Il conto alla rovescia è quasi terminato. Alla mezzanotte e un minuto di domani sera si potranno finalmente stappare le bottiglie dell’annata 2007 del Novello, il vino giovane da macerazione carbonica. Un appuntamento particolarmente atteso nella nostra regione, dove da qualche anno il Novello ha un suo istituto ad hoc che garantisce le trenta etichette selezionate con il marchio «Novello Latino». Etichette che potranno essere degustate domani sera in anteprima nei banchi d’assaggio allestiti in occasione del déblocage a Palazzo Rospigliosi, in via IV Novembre, e nei giorni successivi in circa 130 ristoranti, nelle principali enoteche, oltreché acquistati presso la grande distribuzione. «Siamo una delle pochissime regioni italiane che hanno un istituto dedicato al Novello - puntualizza Daniela Valentini, assessore all’Agricoltura del Lazio -. Questo per garantire al consumatore un prodotto che, dalla scelta delle uve fino alle tecniche di vinificazione, sia assolutamente all’altezza della situazione». «Dal punto di vista quantitativo la vendemmia 2007 è stata la più povera degli ultimi 60 anni - spiega Fabio Massimo Pallottini, commissario straordinario dell’Arsial -, ma nel Lazio si annuncia interessantissima sul versante qualitativo». Rispetto ai 2.316.000 ettolitri di uva e mosto registrati nel 2006, si è scesi a 1.850.000 ettolitri del 2007, con un decremento del 20 per cento, assolutamente in linea con la percentuale di calo nazionale. «Ma da quanto abbiamo visto in vigna e in cantina - annuncia Enzo Nesta, presidente dell’istituto vino Novello del Lazio - l’annata dovrebbe essere buona.
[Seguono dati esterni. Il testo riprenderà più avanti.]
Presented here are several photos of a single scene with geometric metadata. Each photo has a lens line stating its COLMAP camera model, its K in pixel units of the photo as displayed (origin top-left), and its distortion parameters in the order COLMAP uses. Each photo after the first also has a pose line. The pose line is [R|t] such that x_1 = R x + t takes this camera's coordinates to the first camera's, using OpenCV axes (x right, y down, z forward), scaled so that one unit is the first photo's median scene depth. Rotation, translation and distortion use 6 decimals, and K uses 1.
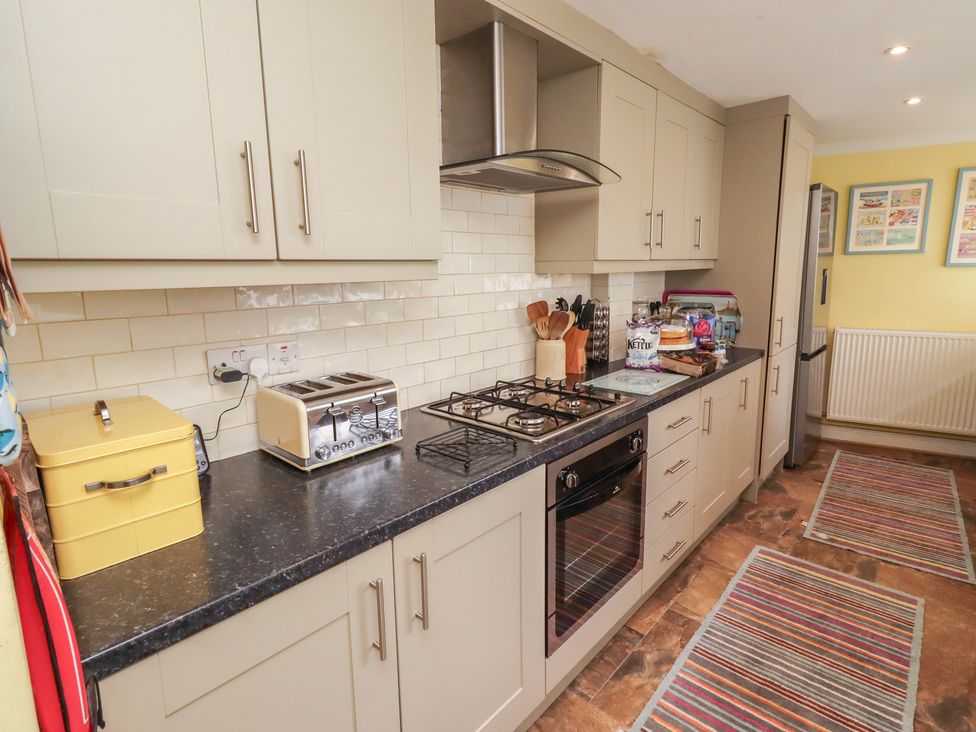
lens RADIAL K [[506.7, 0, 498.0], [0, 506.7, 352.4], [0, 0, 1]] dist [0.002082, -0.001245]
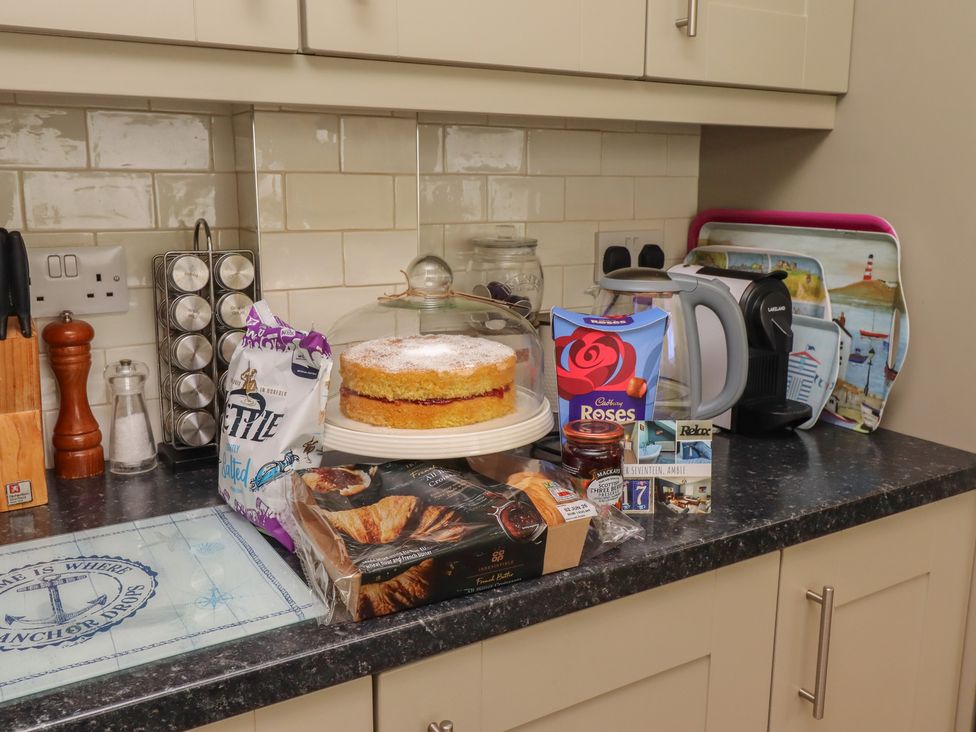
lens RADIAL K [[866.6, 0, 492.6], [0, 866.6, 363.6], [0, 0, 1]] dist [-0.010297, -0.003838]
pose [[0.957464, 0.086550, -0.275266, 0.508113], [-0.073395, 0.995629, 0.057757, -0.072827], [0.279062, -0.035097, 0.959632, 0.663416]]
E i nostri Novelli non deluderanno certo le aspettative dei consumatori». Anche grazie al traino di un prezzo davvero appetibile. «Esiste una forbice piuttosto ampia - sottolinea Nesta - tra il novello più economico (euro 2,50) e quello più caro (10 euro). Ma la maggioranza delle etichette regionali si colloca in una fascia di prezzo che va dai 4 ai 6 euro».